The Ninth Commandment
Here is commandment number nine directly from the Catechism of the Catholic Church: You shall not covet your neighbor’s house; you shall not covet your neighbor’s wife, or his manservant, or maid servant, or his ox or ass, or anything that is your neighbor’s. Alright then, since most of us have neither ox nor ass, maidservant or manservant, we are down to not coveting our neighbor’s house and wife. Since the tenth commandment specifically covers not coveting our neighbor’s goods, we are left here with not coveting our neighbor’s wife. The distinction between the ninth and tenth commandments is interesting. The ninth expresses envy over living relationships or things. Back in Moses time, a person’s animals were as important as human relationships. The ninth commandment forbids us to be envious of who and what our neighbor is in relationship with. Outside of it being just good advice for a civilized society, it is good advice for our hearts as well.
From a theological standpoint, the ninth commandment is telling us that God has put us exactly where he wants us, and given us all we need to be the person God wishes us to be. That our happiness doesn’t lie in another’s home, but rather in the people and circumstances God places before us. These last two commandments sum up, are indicative of, all the ones before. If we honor God we do not have the idols of the world as our god. If we honor our father and mother, we honor all our relationships for their holy value. If we are not jealous or restless with who we are, we do not steal or kill, or bear false witness. If we do all those things right, we have no trouble with coveting the wrong things.
I hope you begin to see the linkage between all the Ten Commandments. They are not individual, separate demands, but rather permutations, particulars around larger relational requirements with a good and gracious God who wishes relationship with him.
I do not wish to go into the particulars of this commandment, frankly because it involves one of the four ways God loves us. This touches on the Eros or romantic aspect of how we are loved by God. Many people become quite uncomfortable talking about this aspect of God’s love. I, having been married and experiencing all four of these aspects of love (Philia, agape, storge, eros), I can more readily speak that God must love us with all four. Which means our human desire for romantic love, our need for union with the “other” is in our nature and not sinful. It is necessary, because the eros portion of love is the creative portion. God cannot love us without it because his love flows from creation. I do not see having this eros love as a battle, something we either need to tame or remove entirely from our being. I therefore, have trouble with the explanation of this commandment in the catechism (CCC#2514-2527), which examines this desire purely as a dysfunction… as something wrong. The desire to love romantically is the life force of love and it is necessary and joyful. The problem I see with it, I see with any power. Think of eros as a nuclear reactor. If you manage the power properly it can give light and warmth to all, but if you pull out all the damping rods, the reactor can blow and contaminate everything around it for years to come. That is the power of eros. For many years the Church, knowing its power, says not to touch it at all. As I read the Catechism, those thoughts still permeate their thinking. As any one of you married couples will attest, the love, every aspect of it, was the joy of relationship you cherished with your spouse.

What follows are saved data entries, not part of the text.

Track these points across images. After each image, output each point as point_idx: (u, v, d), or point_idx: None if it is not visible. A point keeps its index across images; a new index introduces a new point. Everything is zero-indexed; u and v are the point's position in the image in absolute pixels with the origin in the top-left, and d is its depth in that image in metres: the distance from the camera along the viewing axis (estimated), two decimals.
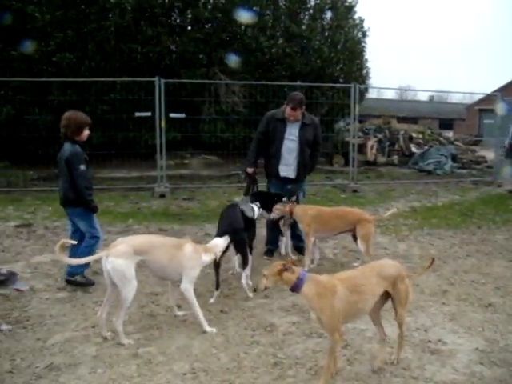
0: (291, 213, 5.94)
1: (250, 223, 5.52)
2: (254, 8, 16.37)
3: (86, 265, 5.13)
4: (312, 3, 17.63)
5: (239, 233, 5.00)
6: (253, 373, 3.55)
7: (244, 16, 15.08)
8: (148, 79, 11.99)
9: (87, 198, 5.11)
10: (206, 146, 14.61)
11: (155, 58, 14.76)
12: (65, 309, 4.68)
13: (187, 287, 4.17)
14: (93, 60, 14.15)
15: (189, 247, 4.23)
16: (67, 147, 5.10)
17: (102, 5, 14.51)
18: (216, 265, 4.78)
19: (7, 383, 3.39)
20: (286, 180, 6.40)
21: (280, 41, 16.00)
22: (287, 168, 6.34)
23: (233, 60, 15.09)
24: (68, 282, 5.26)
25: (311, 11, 17.42)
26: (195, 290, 4.34)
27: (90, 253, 4.90)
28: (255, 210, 5.70)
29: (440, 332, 4.27)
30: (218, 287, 4.97)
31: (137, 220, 8.42)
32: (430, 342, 4.07)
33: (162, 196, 10.85)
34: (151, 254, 4.05)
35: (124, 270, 3.87)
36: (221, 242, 4.61)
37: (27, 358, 3.73)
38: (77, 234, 5.29)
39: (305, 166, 6.39)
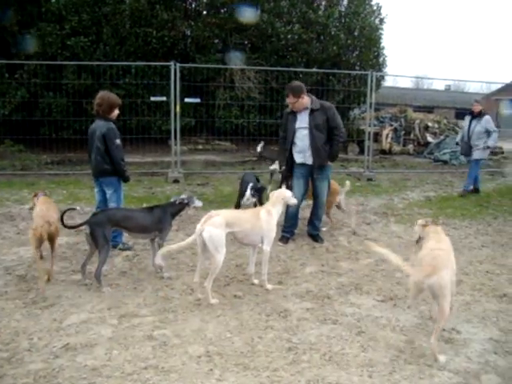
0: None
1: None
2: None
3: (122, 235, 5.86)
4: None
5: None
6: (267, 357, 3.56)
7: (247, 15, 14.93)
8: (163, 63, 11.99)
9: (123, 169, 5.71)
10: (220, 132, 14.60)
11: (170, 43, 14.69)
12: (80, 291, 4.72)
13: (268, 249, 4.87)
14: (107, 44, 14.11)
15: (263, 213, 4.90)
16: (101, 123, 5.66)
17: None
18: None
19: (26, 361, 3.44)
20: (305, 167, 6.39)
21: (296, 27, 15.77)
22: (303, 155, 6.34)
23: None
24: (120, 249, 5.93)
25: None
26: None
27: None
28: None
29: (454, 321, 4.24)
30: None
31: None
32: (444, 330, 4.05)
33: (176, 181, 10.86)
34: (238, 225, 4.68)
35: (219, 238, 4.43)
36: (283, 190, 5.47)
37: (44, 337, 3.77)
38: (102, 205, 5.87)
39: (318, 151, 6.22)
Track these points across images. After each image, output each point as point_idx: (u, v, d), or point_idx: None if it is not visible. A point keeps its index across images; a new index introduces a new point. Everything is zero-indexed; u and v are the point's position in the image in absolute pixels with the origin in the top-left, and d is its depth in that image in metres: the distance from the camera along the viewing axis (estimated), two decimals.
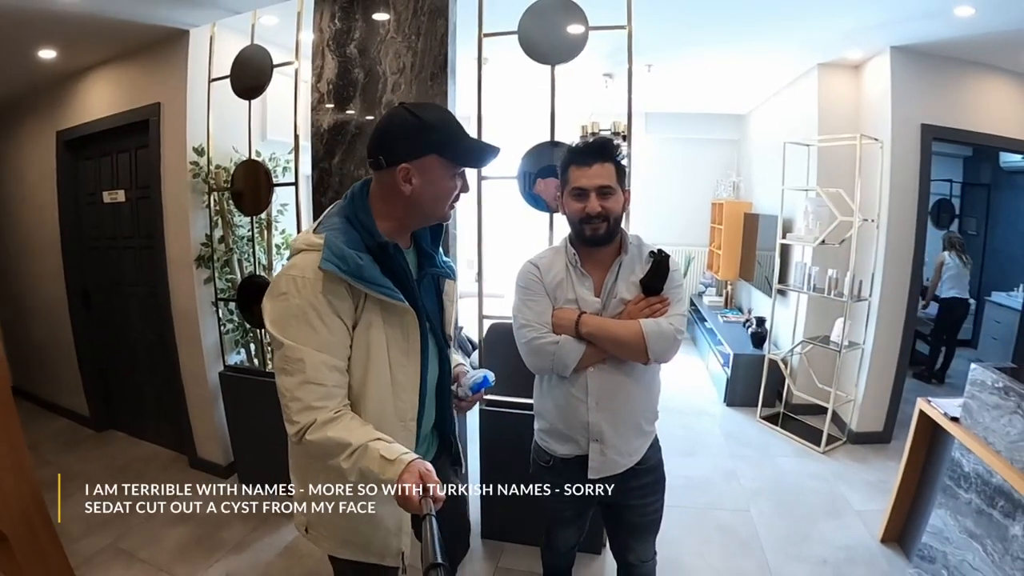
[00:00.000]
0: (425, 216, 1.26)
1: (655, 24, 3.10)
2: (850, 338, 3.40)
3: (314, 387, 1.09)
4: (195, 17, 2.76)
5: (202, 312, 3.07)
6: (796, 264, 3.80)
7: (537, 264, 1.58)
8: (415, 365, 1.24)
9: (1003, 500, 1.79)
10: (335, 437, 1.07)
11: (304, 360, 1.09)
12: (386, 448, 1.06)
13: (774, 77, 4.31)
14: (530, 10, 2.23)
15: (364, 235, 1.17)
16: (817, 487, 3.04)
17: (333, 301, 1.12)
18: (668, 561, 2.42)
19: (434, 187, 1.19)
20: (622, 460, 1.55)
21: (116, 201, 3.39)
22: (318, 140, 2.52)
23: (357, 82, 2.43)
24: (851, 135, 3.35)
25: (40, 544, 2.27)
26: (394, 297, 1.15)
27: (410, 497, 1.00)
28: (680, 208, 5.99)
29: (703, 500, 2.94)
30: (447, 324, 1.40)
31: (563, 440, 1.59)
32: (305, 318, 1.10)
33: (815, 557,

I remember when I was first in the seminary. Having come from a marital relationship, I really thought there would be a plethora of knocks at my door, (I will try to be discrete) what it was like…were they missing anything? Nobody ever asked me, which I thought odd. I still wonder how hard it must be for a priest to talk about sex (there I said it!).
Coveting another is using the gift of eros, the energy of creative love for the wrong purpose. That is what is sinful, using any gift from God in a harmful and non-creative manner. I could talk much more on this but I am honestly afraid that if I said too much that will stir up some negative comments. Let me finish by summarizing what I said. To have the feelings for romantic love is not wrong, it is a gift from God and a necessary one because it is the only aspect of love that is creative. It is sinful when we misuse the ‘energy’ of that love in a non-creative and selfish goal. To me that is what this ninth commandment speaks to.